Distances in sets of positive Kor\'anyi upper density in Heisenberg Group

TL;DR

This paper proves that sets of positive upper density in the Heisenberg group contain points at all sufficiently large Koranyi distances, extending Euclidean large distance results to a non-commutative setting.

Contribution

It establishes a Heisenberg group analogue of Bourgain's Euclidean large distance set theorem and analyzes spectral decay of surface measure coefficients in high frequency regimes.

Findings

Sets of positive upper density realize all large Koranyi distances.

Decay estimates for spectral coefficients in high frequency are obtained.

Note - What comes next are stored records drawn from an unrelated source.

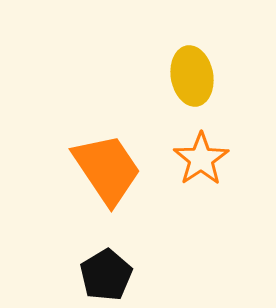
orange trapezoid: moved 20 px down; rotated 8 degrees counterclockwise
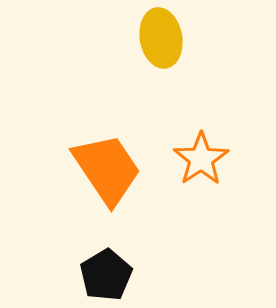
yellow ellipse: moved 31 px left, 38 px up
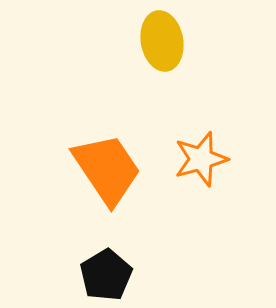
yellow ellipse: moved 1 px right, 3 px down
orange star: rotated 18 degrees clockwise
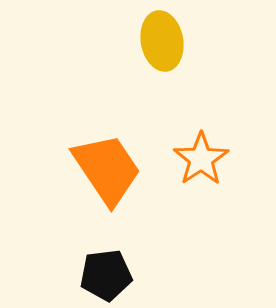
orange star: rotated 18 degrees counterclockwise
black pentagon: rotated 24 degrees clockwise
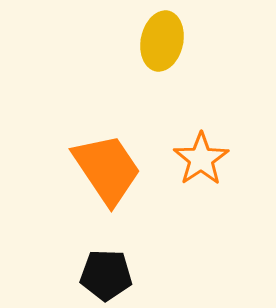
yellow ellipse: rotated 22 degrees clockwise
black pentagon: rotated 9 degrees clockwise
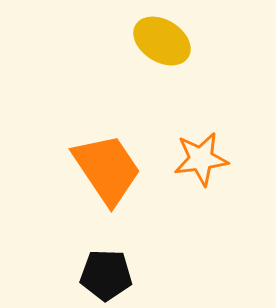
yellow ellipse: rotated 70 degrees counterclockwise
orange star: rotated 26 degrees clockwise
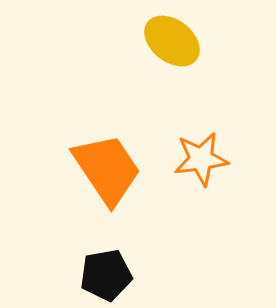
yellow ellipse: moved 10 px right; rotated 6 degrees clockwise
black pentagon: rotated 12 degrees counterclockwise
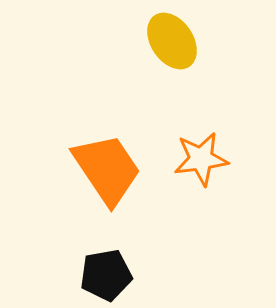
yellow ellipse: rotated 18 degrees clockwise
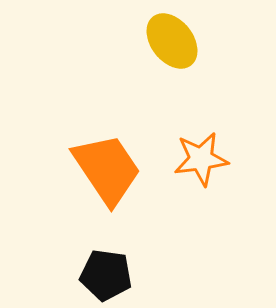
yellow ellipse: rotated 4 degrees counterclockwise
black pentagon: rotated 18 degrees clockwise
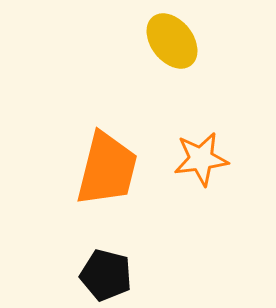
orange trapezoid: rotated 48 degrees clockwise
black pentagon: rotated 6 degrees clockwise
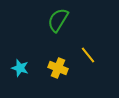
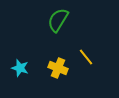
yellow line: moved 2 px left, 2 px down
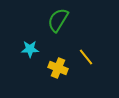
cyan star: moved 10 px right, 19 px up; rotated 18 degrees counterclockwise
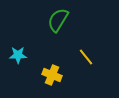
cyan star: moved 12 px left, 6 px down
yellow cross: moved 6 px left, 7 px down
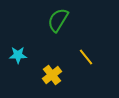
yellow cross: rotated 30 degrees clockwise
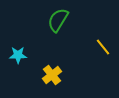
yellow line: moved 17 px right, 10 px up
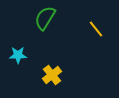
green semicircle: moved 13 px left, 2 px up
yellow line: moved 7 px left, 18 px up
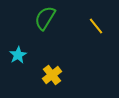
yellow line: moved 3 px up
cyan star: rotated 30 degrees counterclockwise
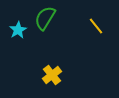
cyan star: moved 25 px up
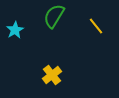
green semicircle: moved 9 px right, 2 px up
cyan star: moved 3 px left
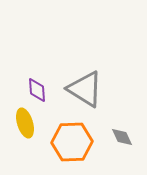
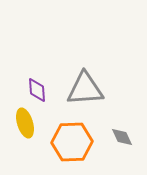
gray triangle: rotated 36 degrees counterclockwise
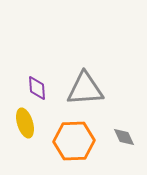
purple diamond: moved 2 px up
gray diamond: moved 2 px right
orange hexagon: moved 2 px right, 1 px up
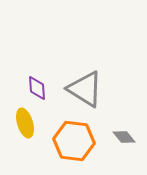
gray triangle: rotated 36 degrees clockwise
gray diamond: rotated 15 degrees counterclockwise
orange hexagon: rotated 9 degrees clockwise
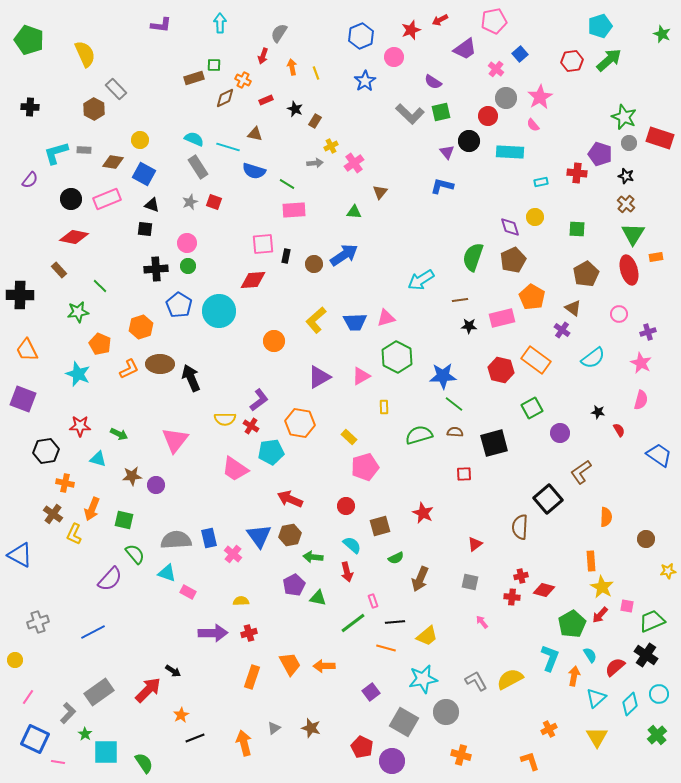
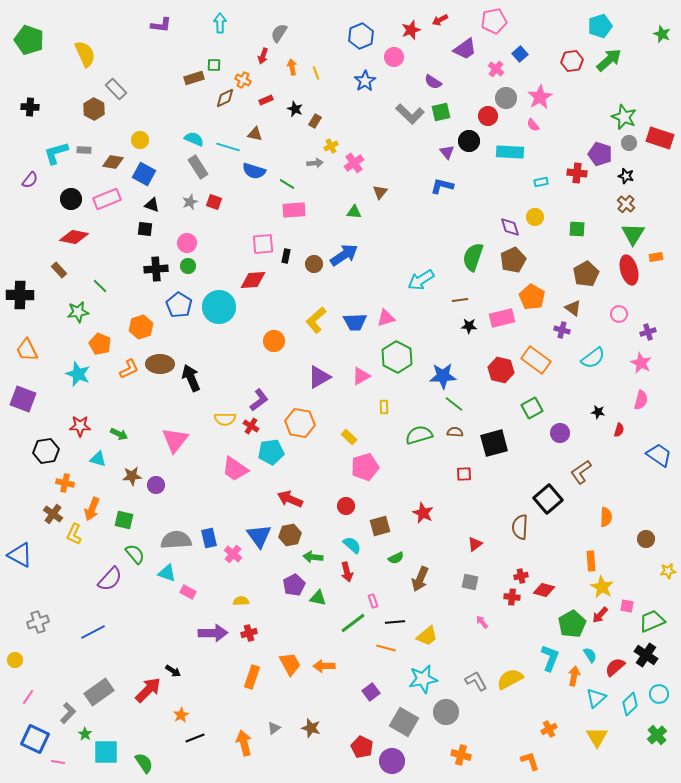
cyan circle at (219, 311): moved 4 px up
purple cross at (562, 330): rotated 21 degrees counterclockwise
red semicircle at (619, 430): rotated 48 degrees clockwise
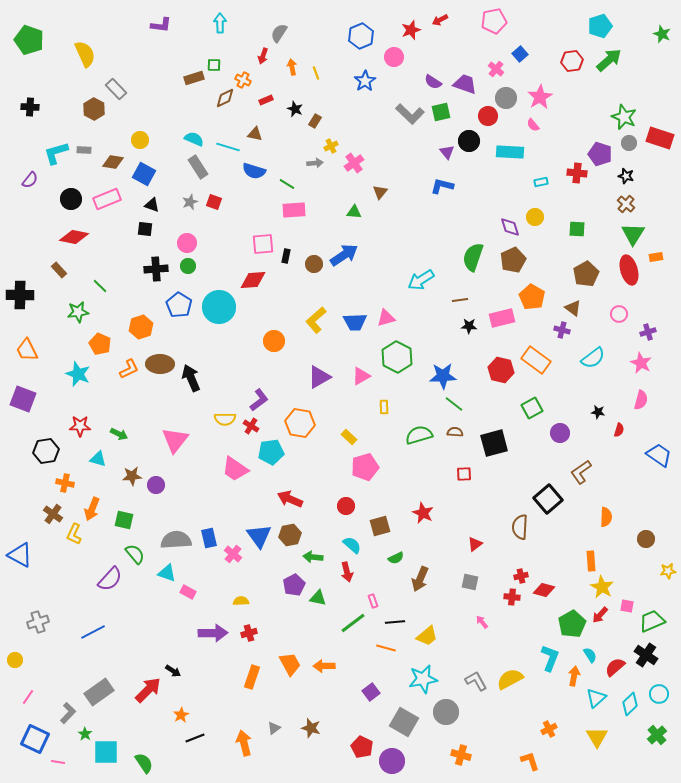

Positive upper density cannot be improved further.

Abstract

We prove that any measurable set in the Heisenberg group, $\mathbb{H}^n$, of positive upper density has the property that all sufficiently large real numbers are realised as the Kor\'anyi distance between points in that set. The result can be seen as a Heisenberg group analogue to a corresponding Euclidean large distance set result in the $1986$ paper of Bourgain, \cite{1986Bourgain}. Along the way, to prove our main theorem, we give the ``decay" of the coefficients $R_{k}(\lambda, \sigma)$, appearing in the spectral decomposition of the group Fourier transform, $\hat{\sigma}(\lambda)$ $= \sum_{k=0}^{\infty} R_{k}(\lambda, \sigma) \mathcal{P}_{k}(\lambda)$, of the surface measure $\sigma$ on the Kor\'anyi sphere in $\mathbb{H}^n$, in a certain ``high frequency" region, that is, when $2(2k+n) |\lambda| \gg 1$; which seems to be new in the literature. We also show that the positive upper density cannot be qualitatively improved further.